When you find a belief or a workflow that no longer holds, do not perform the update, just quietly change. Let the new behavior run for months before you announce a new philosophy. Most public unlearning is theatre, and real unlearning is quiet.
You are not trying to know more. You are trying to be less attached to what you currently know, and more honest about what you actually bring to a workflow that now includes a machine.
The skill of the decade
The next ten years will not reward the most informed people, because there is no such category anymore. A teenager with a good prompt has access to more synthesized information than a senior partner had a decade ago.
What it will reward is something rarer: people who can hold conviction loosely, people who can drop a framework cleanly when it stops working, people who can stand next to a machine that is faster and more fluent than they are and still know what to do with their own attention, people who have done enough internal work to know what they actually want, so that the speed of these tools amplifies them instead of diluting them.
That is the work. Learn, yes, but also unlearn, and learn to coexist with something that is going to keep getting better at the easy parts of your job, so that you can keep getting better at the parts that were always going to be hard.

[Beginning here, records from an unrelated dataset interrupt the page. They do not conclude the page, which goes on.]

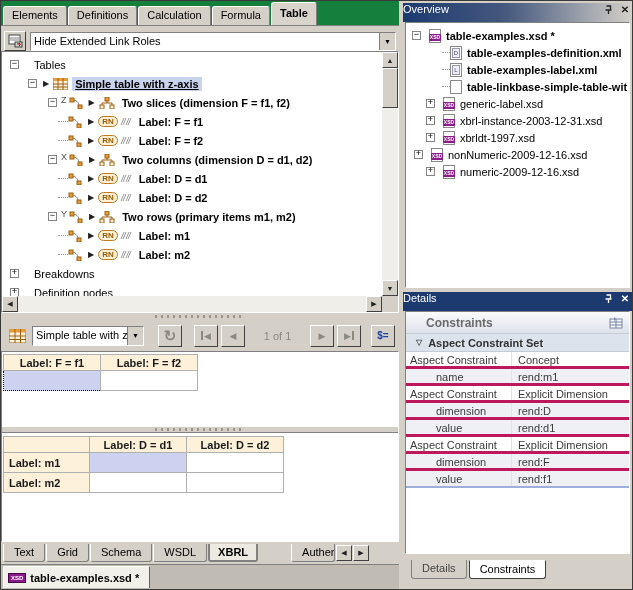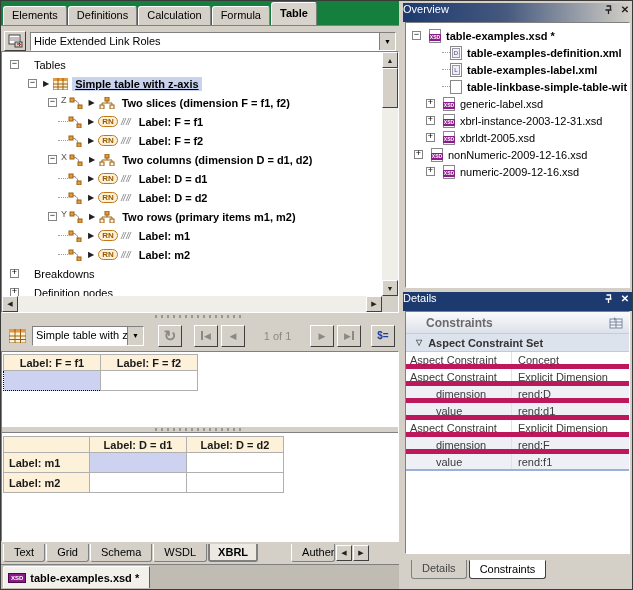--- a/index.html
+++ b/index.html
@@ -629,7 +629,7 @@
         <span class="doc-ico" style="margin-left:4px">
             <span class="badge-xsd">XSD</span>
           </span>
-        <span class="lbl">xbrldt-2005.xsd</span>
+        <span class="lbl">xbrldt-1997.xsd</span>
       </div>
       <div class="orow" style="padding-left:8px">
         <span class="exp plus"></span>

The people who refuse this work will not lose suddenly. They will lose quietly, over years, the way most people lose. They will find smaller and smaller rooms where their old expertise still gets respect, and they will stay there for as long as the room remains open.
You do not have to be one of them. Be honest about what you know that is no longer worth knowing. Be honest about what you have been avoiding because the machine has made you face how much of your craft was actually mechanical. Then protect what only you can do, because increasingly that is the whole job.
The rest, more and more, is the machine’s.